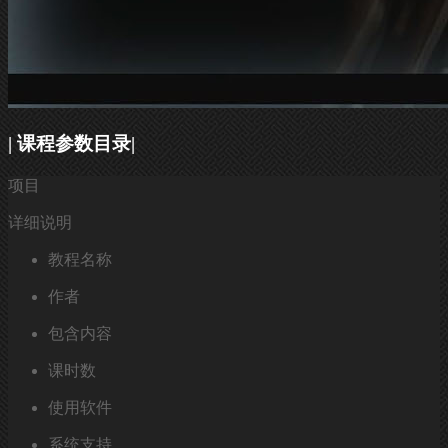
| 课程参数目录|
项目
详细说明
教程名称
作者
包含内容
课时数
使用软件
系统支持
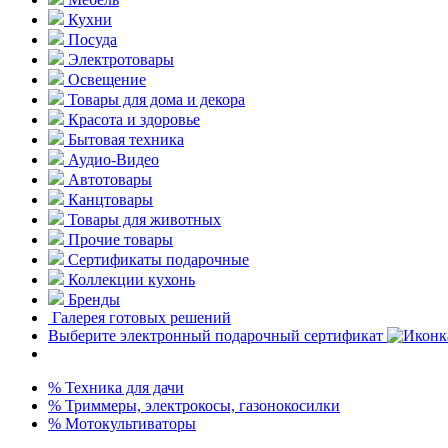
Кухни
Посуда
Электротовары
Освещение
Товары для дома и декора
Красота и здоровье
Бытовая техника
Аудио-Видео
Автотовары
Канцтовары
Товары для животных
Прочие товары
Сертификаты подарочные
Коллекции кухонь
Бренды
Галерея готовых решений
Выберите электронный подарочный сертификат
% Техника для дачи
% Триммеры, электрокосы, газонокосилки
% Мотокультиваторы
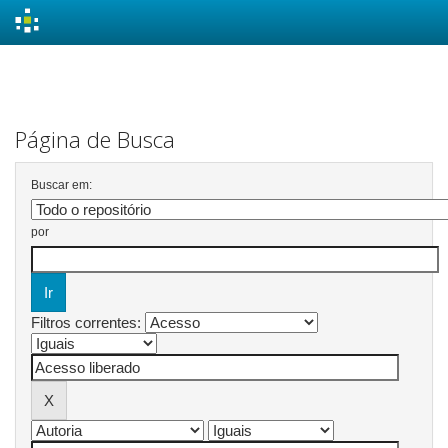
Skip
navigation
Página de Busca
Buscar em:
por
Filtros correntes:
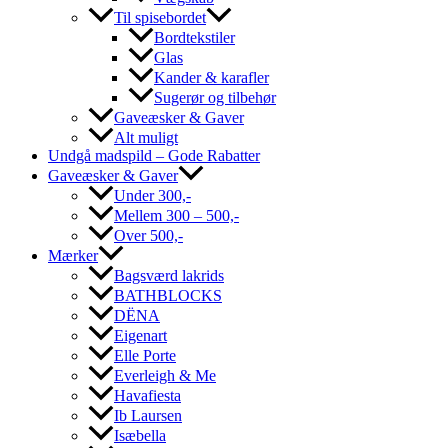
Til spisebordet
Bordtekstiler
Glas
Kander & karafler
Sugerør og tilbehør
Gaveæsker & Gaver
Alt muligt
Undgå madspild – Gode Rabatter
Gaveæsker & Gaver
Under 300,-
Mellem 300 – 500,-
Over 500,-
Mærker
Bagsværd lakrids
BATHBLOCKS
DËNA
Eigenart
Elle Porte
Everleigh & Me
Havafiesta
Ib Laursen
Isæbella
----
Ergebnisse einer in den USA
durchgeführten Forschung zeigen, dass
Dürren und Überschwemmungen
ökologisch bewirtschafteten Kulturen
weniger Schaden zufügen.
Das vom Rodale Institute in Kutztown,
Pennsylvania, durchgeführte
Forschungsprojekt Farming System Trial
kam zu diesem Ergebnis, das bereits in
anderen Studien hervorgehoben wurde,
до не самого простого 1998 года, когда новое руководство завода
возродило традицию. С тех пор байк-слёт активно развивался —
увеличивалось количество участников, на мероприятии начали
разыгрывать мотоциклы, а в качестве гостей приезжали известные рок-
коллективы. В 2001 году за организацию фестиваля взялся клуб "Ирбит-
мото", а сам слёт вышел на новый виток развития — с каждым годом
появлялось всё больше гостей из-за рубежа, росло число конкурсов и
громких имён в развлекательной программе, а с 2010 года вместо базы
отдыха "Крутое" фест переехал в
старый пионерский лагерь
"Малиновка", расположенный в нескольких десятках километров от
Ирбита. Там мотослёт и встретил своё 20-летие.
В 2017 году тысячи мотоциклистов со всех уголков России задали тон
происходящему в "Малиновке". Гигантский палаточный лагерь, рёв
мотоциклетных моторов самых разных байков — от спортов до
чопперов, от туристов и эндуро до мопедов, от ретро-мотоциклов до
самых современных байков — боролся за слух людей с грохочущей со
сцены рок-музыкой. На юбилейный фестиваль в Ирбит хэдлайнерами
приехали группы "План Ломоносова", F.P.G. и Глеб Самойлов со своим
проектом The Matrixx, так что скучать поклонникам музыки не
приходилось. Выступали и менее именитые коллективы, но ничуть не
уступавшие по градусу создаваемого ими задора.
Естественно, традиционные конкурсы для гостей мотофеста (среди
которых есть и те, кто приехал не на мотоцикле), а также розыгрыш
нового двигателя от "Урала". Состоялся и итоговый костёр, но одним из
----
Only the lines containing "самых" are needed; pull them out of the listing.

▶ [WRITTEN SOLUTION]
мотоциклетных моторов самых разных байков — от спортов до
самых современных байков — боролся за слух людей с грохочущей со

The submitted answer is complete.